> **ABOUT THIS TASK**:
Search the data for the string "down" and copy each line where it turns up.

> **SOURCE MATERIAL**:
*** Block opens ***

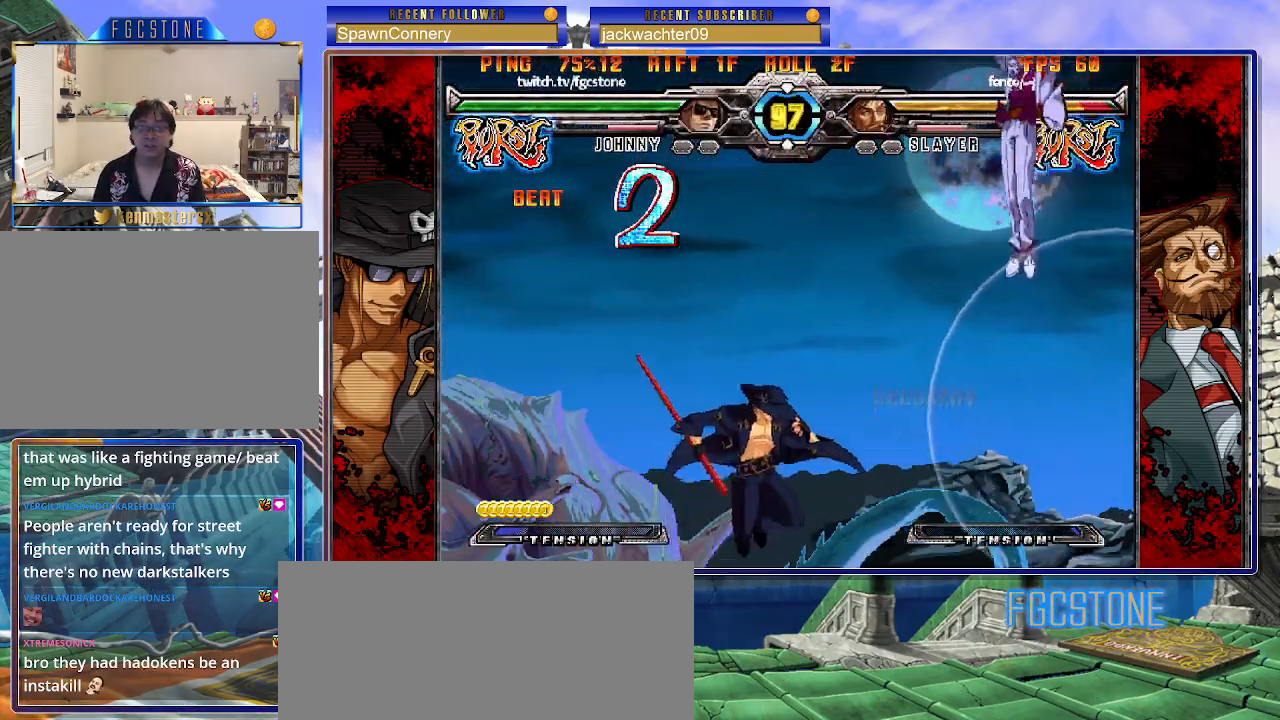
{"buttons": [], "left_stick": "left", "events": [[83, "left_stick", "up"], [200, "left_stick", "left"]]}
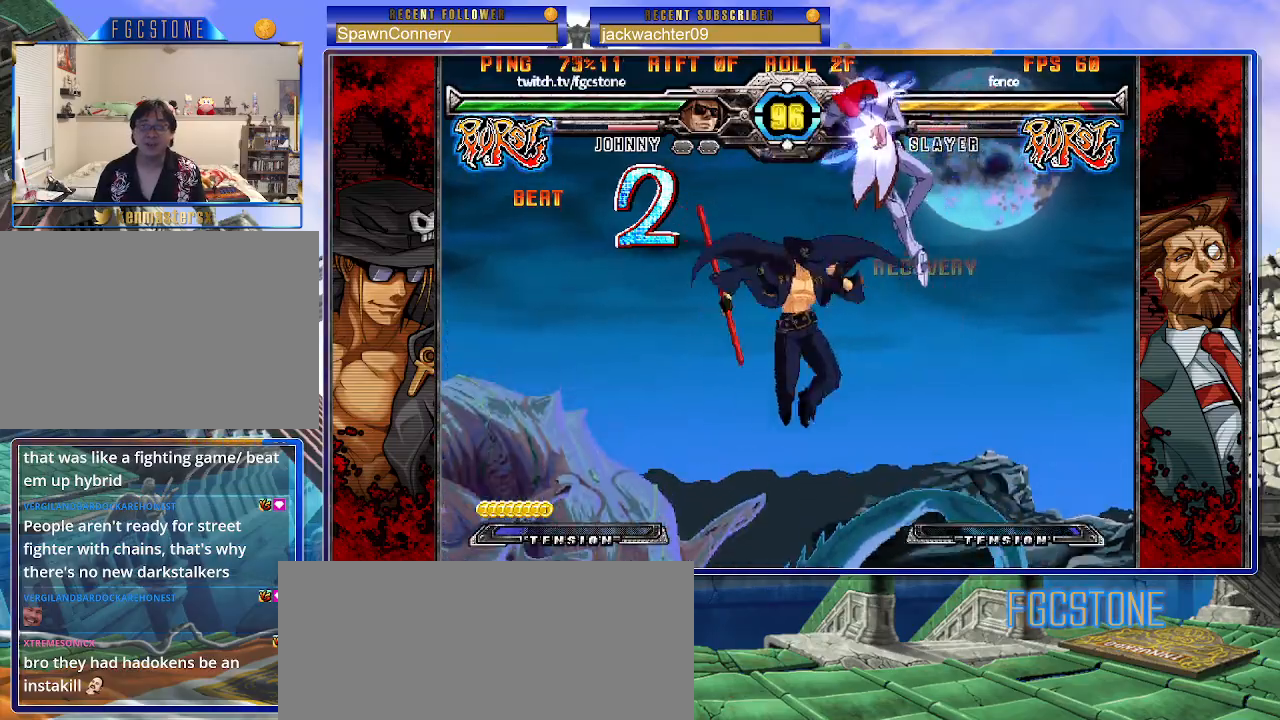
{"buttons": [], "left_stick": "right", "events": [[17, "HS", "down"], [183, "HS", "up"], [283, "left_stick", "center"], [350, "left_stick", "right"]]}
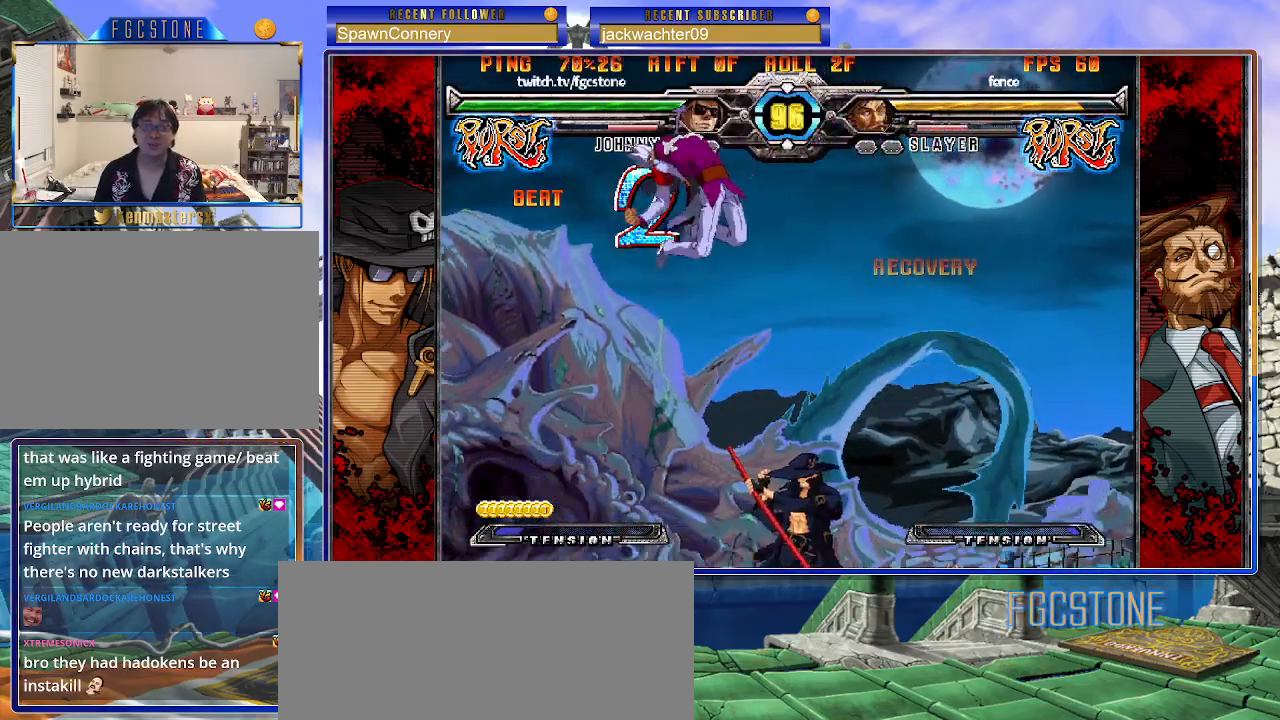
{"buttons": [], "left_stick": "right", "events": [[233, "K", "down"], [350, "K", "up"], [400, "HS", "down"], [467, "HS", "up"]]}
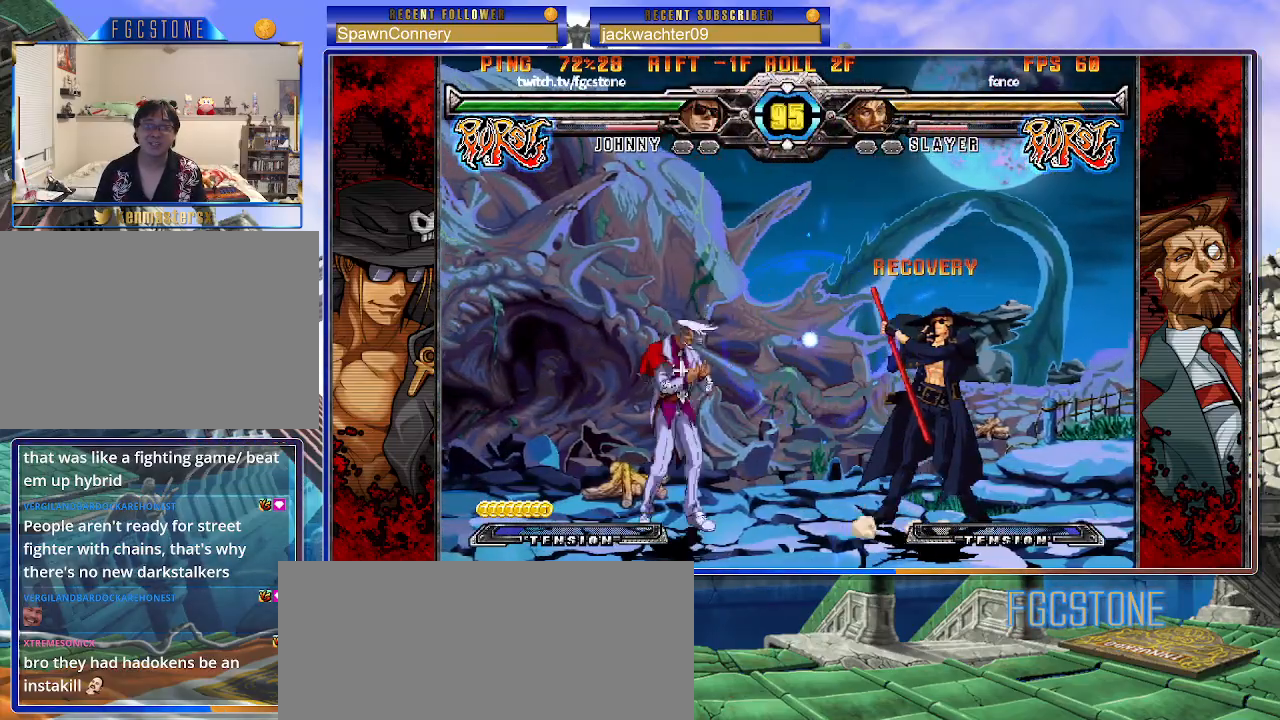
{"buttons": [], "left_stick": "down-right", "events": [[50, "left_stick", "down-right"]]}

*** Block closes ***

> **RESPONSE FOR THIS EXERCISE**:
{"buttons": [], "left_stick": "right", "events": [[17, "HS", "down"], [183, "HS", "up"], [283, "left_stick", "center"], [350, "left_stick", "right"]]}
{"buttons": [], "left_stick": "right", "events": [[233, "K", "down"], [350, "K", "up"], [400, "HS", "down"], [467, "HS", "up"]]}
{"buttons": [], "left_stick": "down-right", "events": [[50, "left_stick", "down-right"]]}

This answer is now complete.